Still, it has been a mystery regarding how this can happen. In the latest study, researchers suggest a possible route whereby the genes of parasitic wasps invade the genomes of butterflies and moths. “When braconid wasps lay their eggs inside caterpillars, they also inject a virus from their bodies to incapacitate the caterpillar's natural immune response. This allows the wasp larvae to feed on the caterpillar unhindered. In the process, genes that belong to the wasp and are harbored by the virus also end up in the caterpillar host.”

The larvae thrive but the caterpillar dies. In this scenario, the inserted wasp genes go nowhere. But sometimes, the authors say, “the parasitic wasp may attack a non-host caterpillar.” Although its eggs won't survive in this creature's body, the inserted wasp genes integrate with the caterpillar's DNA and are transmitted to future generations of butterfly progeny. Thus, the presence of wasp genes in butterflies.

Scientists know the integration happens because sequences of the wasp's DNA have been found in the caterpillar genome. But the precise mechanism is still uncertain.

In most documented examples of horizontal gene transfer “we know that a gene doesn't belong,” said Louise Johnson, evolutionary biologist at the University of Reading, who wasn't involved in the research. “This is a good study because it tells us exactly how the gene transfer occurs.”

The authors say they discovered wasp genes in two species of butterflies, including the familiar orange-black-and-white Monarch butterfly common in North America, and in three species of moth, including the silkworm.

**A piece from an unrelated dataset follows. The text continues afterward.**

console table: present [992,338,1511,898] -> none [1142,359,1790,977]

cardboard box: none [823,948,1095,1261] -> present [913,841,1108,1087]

Genes typically persist if they provide some benefit, scientists say. According to the PLOS study, two of the genes acquired from wasps produce proteins that protect caterpillars against a foe known as the bracovirus. They do so by hindering the bracovirus's ability to infect the caterpillar and by interfering with the virus's ability to replicate.

So, what does this mean? Certainly, the process of genetic modification has been important in the development—and improvement—of food and fiber products for many, many generations and the rules that govern such processes are becoming increasingly familiar to scientists. And, it means the efforts by activists to find a simple, perhaps damning label that will protect consumers from both real and imaginary threats seems increasingly unlikely. What will change that? Possibly, a miracle gene that provides a real, otherwise unavailable benefit for a lot of consumers.

Or, the dumbed-down regulatory process that labels everything without meaning anything much could be seen as “not worth the trouble.” Certainly, the labels activists thought would allow them to elevate their undocumented “concerns” to the point where consumers would reject the technology seem to be falling far short.

So, now it is USDA's chance to design labels that are fair and informative—a challenge the agency failed on the Country of Origin labels at significant cost to the industry.